When visitors travel to Pennsylvania Dutch Country, they are encouraged to consume the local culture by way of "regional specialties" such as cream-filled whoopie pies and deep-fried fritters of every variety. Yet many of the dishes and confections visitors have come to expect from the region did not emerge from Pennsylvania Dutch culture but from expectations fabricated by local-color novels or the tourist industry. At the same time, other less celebrated (and rather more delicious) dishes, such as sauerkraut and stuffed pork stomach, have been enjoyed in Pennsylvania Dutch homes across various localities and economic strata for decades.
Celebrated food historian and cookbook writer William Woys Weaver delves deeply into the history of Pennsylvania Dutch cuisine to sort fact from fiction in the foodlore of this culture.
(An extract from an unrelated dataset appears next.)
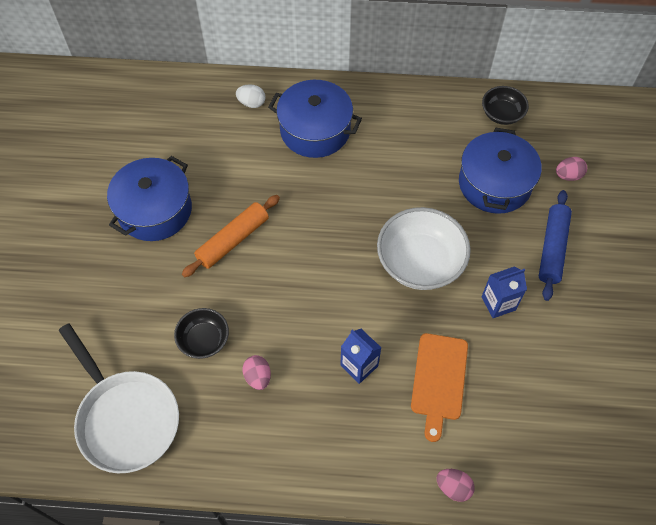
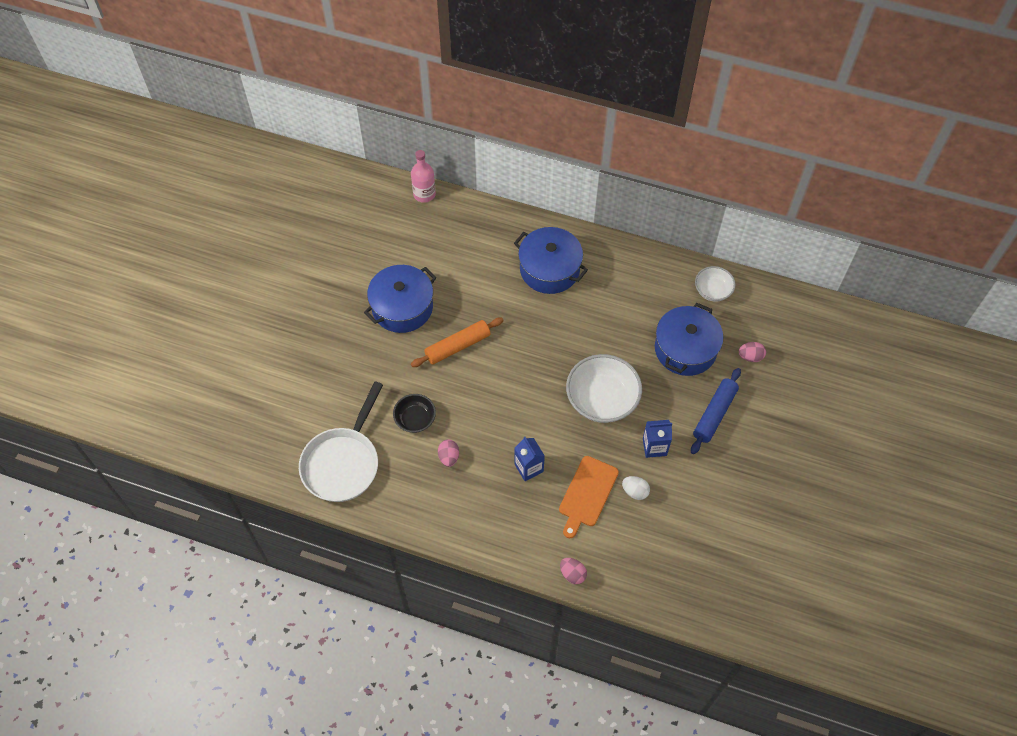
camera: 15 degrees right, 0 degrees up
(126, 418) = (343, 463): white pan -> white pan turned 45 degrees clockwise
(149, 80) = (424, 194): none -> pink bottle
(251, 103) = (503, 234): white egg -> white egg (635, 491)
(502, 114) = (712, 290): black bowl -> white bowl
Through interviews with contemporary Pennsylvania Dutch cooks and extensive research into cookbooks and archives, As American as Shoofly Pie offers a comprehensive and counterintuitive cultural history of Pennsylvania Dutch cuisine, its roots and regional characteristics, its communities and class divisions, and, above all, its evolution into a uniquely American style of cookery. Weaver traces the origins of Pennsylvania Dutch cuisine as far back as the first German settlements in America and follows them forward as New Dutch Cuisine continues to evolve and respond to contemporary food concerns. His detailed and affectionate chapters present a rich and diverse portrait of a living culinary practice-widely varied among different religious sects and localized communities, rich and poor, rural and urban-that complicates common notions of authenticity.
Because there's no better way to understand food culture than to practice it, As American as Shoofly Pie's cultural history is accompanied by dozens of recipes, drawn from exacting research, kitchen-tested, and adapted to modern cooking conventions. From soup to Schnitz, these dishes lay the table with a multitude of regional tastes and stories.